Machine learning in healthcare can also be used by medical professionals to improve the quality of patient care. For example, deep learning algorithms could be used by the healthcare industry to develop systems that proactively monitor patients and provide alerts to medical devices or electronic health records when there are changes in their condition. This type of data collection machine learning could help to ensure that patients receive the right care at the right time.

Machine learning applications in healthcare are already having a positive impact, and the potential of machine learning to deliver care is still in the early stages of being realized. In the future, machine learning in healthcare will become increasingly important as we strive to make sense of ever-growing clinical data sets.

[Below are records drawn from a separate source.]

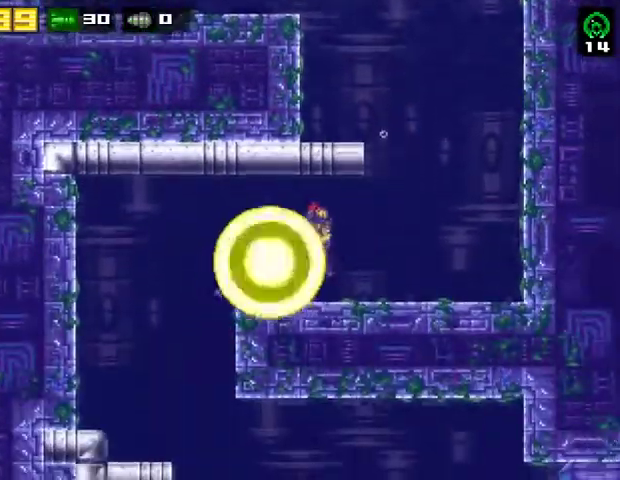
{"buttons": ["DPAD_LEFT"], "right_stick": "center", "events": [[100, "CIRCLE", "down"], [233, "R2", "up"], [267, "CIRCLE", "up"]]}
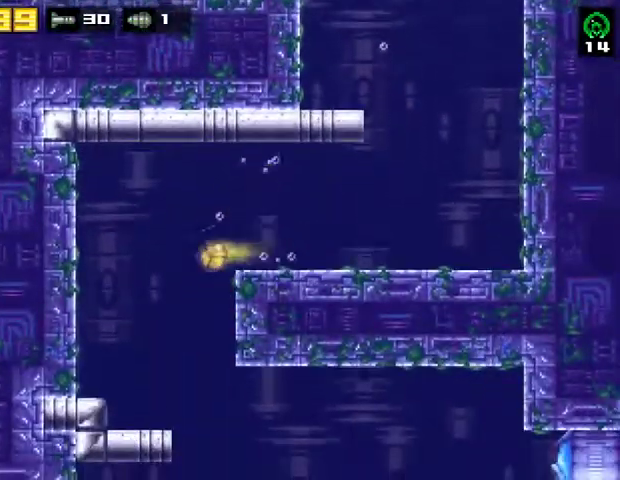
{"buttons": [], "right_stick": "center", "events": [[100, "DPAD_LEFT", "up"]]}
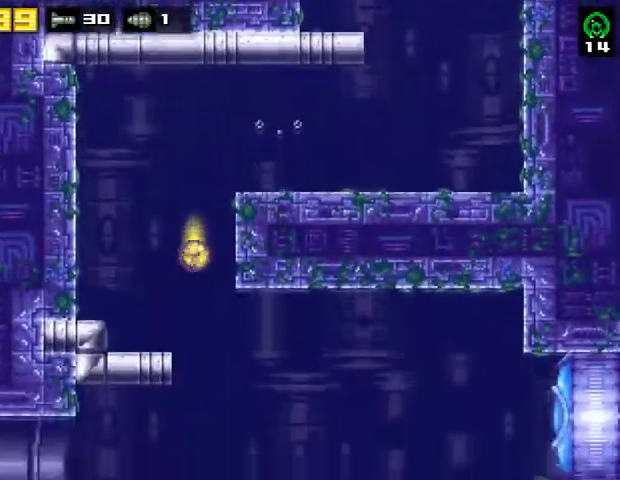
{"buttons": ["TRIANGLE", "DPAD_LEFT"], "right_stick": "center", "events": [[333, "TRIANGLE", "down"], [400, "TRIANGLE", "up"], [433, "DPAD_LEFT", "down"], [467, "TRIANGLE", "down"]]}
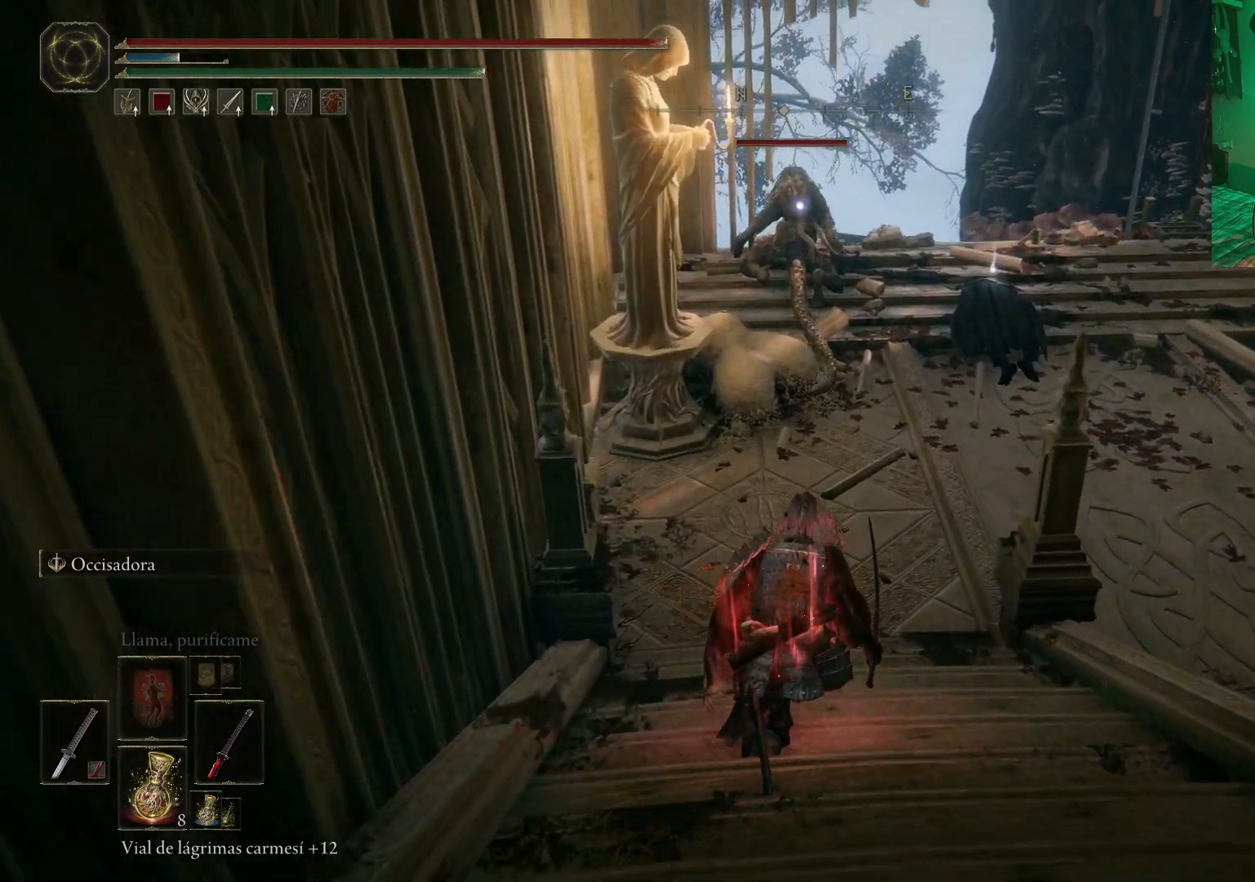
Gameplay with a controller (Xbox layout); each line is a JSON object with the inputs held at the frame after it. "events" lists button and stick changes between this image and that frame as [ms after this image, input, new state], when the widget could be followed in between.
{"buttons": [], "left_stick": "up", "right_stick": "center", "events": []}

At ForeSee Medical, machine learning medical data consists of training our AI-powered risk adjustment software to analyze the speech patterns of our physician end users and determine context (hypothetical, negation) of important medical terms. Our robust negation engine can identify not only key terms, but also all four negation types: hypothetical (could be, differential), negative (denies), history (history of) and family history (mom, wife) are the four important negation types. With over 500 negation terms our machine learning technology is able to achieve accuracy rates that are greater than 97%.  

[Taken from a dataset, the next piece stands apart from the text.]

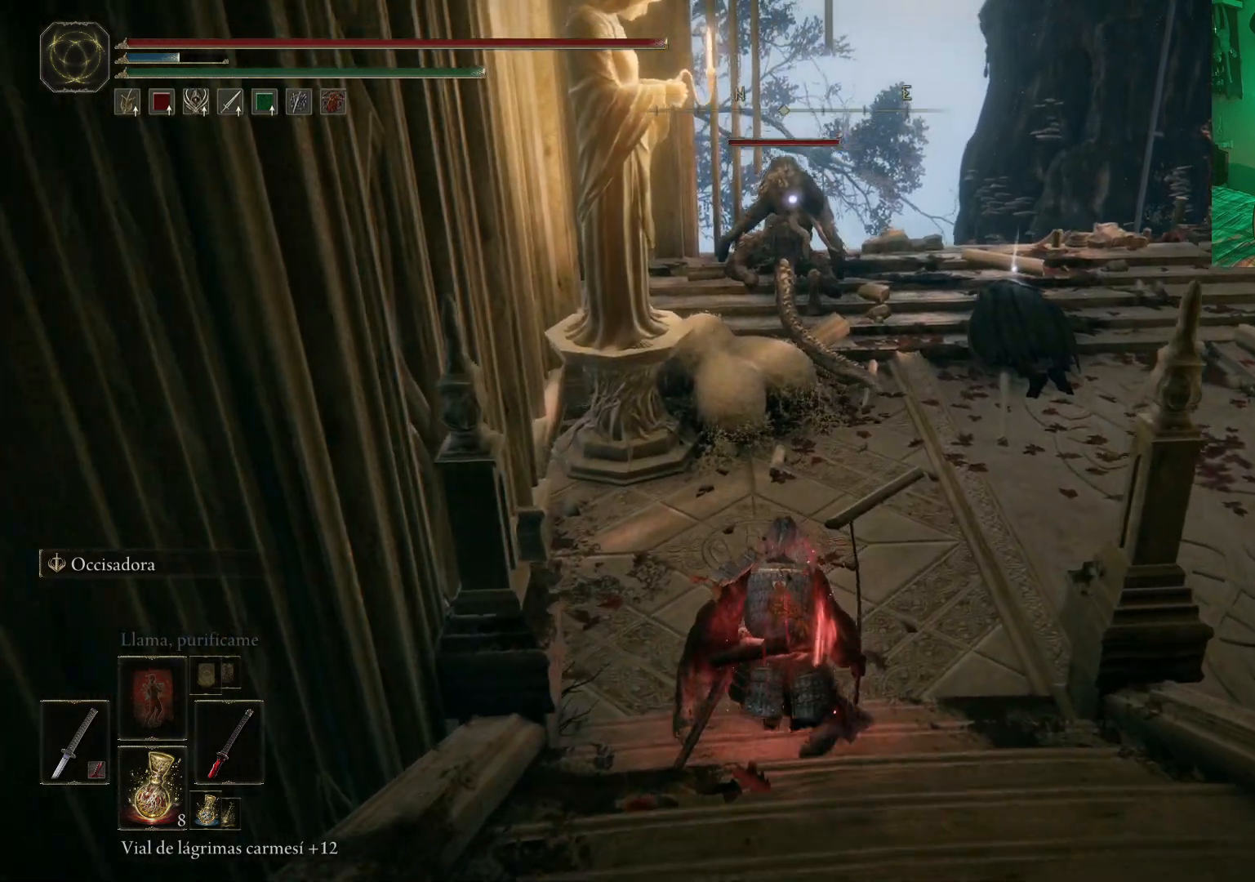
{"buttons": [], "left_stick": "up", "right_stick": "center", "events": []}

Additionally, our proprietary medical algorithms use machine learning to process and analyze your clinical practice data and notes. This is a dynamic set of machine learned algorithms that play a key role in data collection and are always being reviewed and improved upon by our clinical informatics team. Within our clinical algorithms we’ve developed unique uses of machine learning in healthcare such as proprietary concepts, terms and our own medical dictionary. The ForeSee Medical Disease Detector’s natural language processing engine extracts your clinical data and notes, it’s then analyzed by our clinical rules and machine learning algorithms. Natural language processing performance is constantly improving for better outcomes because we continuously feed our “machine” patient healthcare data for machine learning that makes our natural language processing performance more precise. 

But not everything is done by artificial intelligence systems or artificial intelligence technologies like machine learning. The data for machine learning in healthcare has to be prepared in such a way that the computer can more easily find patterns and inferences. This statistical technique is usually done by humans that tag elements of the dataset for data quality which is called an annotation over the input. Our team of clinical experts are performing this function as well as analyzing results, writing new rules and improving machine learning performance. However, in order for the machine learning applications in healthcare to learn efficiently and effectively, the annotation done on the patient data must be accurate, and relevant to our task of extracting key concepts with proper context.  

ForeSee Medical and its team of clinicians are using machine learning and healthcare data to power our proprietary rules and language processing intelligence with the ultimate goal of superior disease detection. This is the critical driving force behind precision medicine and properly documenting your patients’ HCC risk adjustment coding at the point of care – getting you the accurate reimbursements you deserve.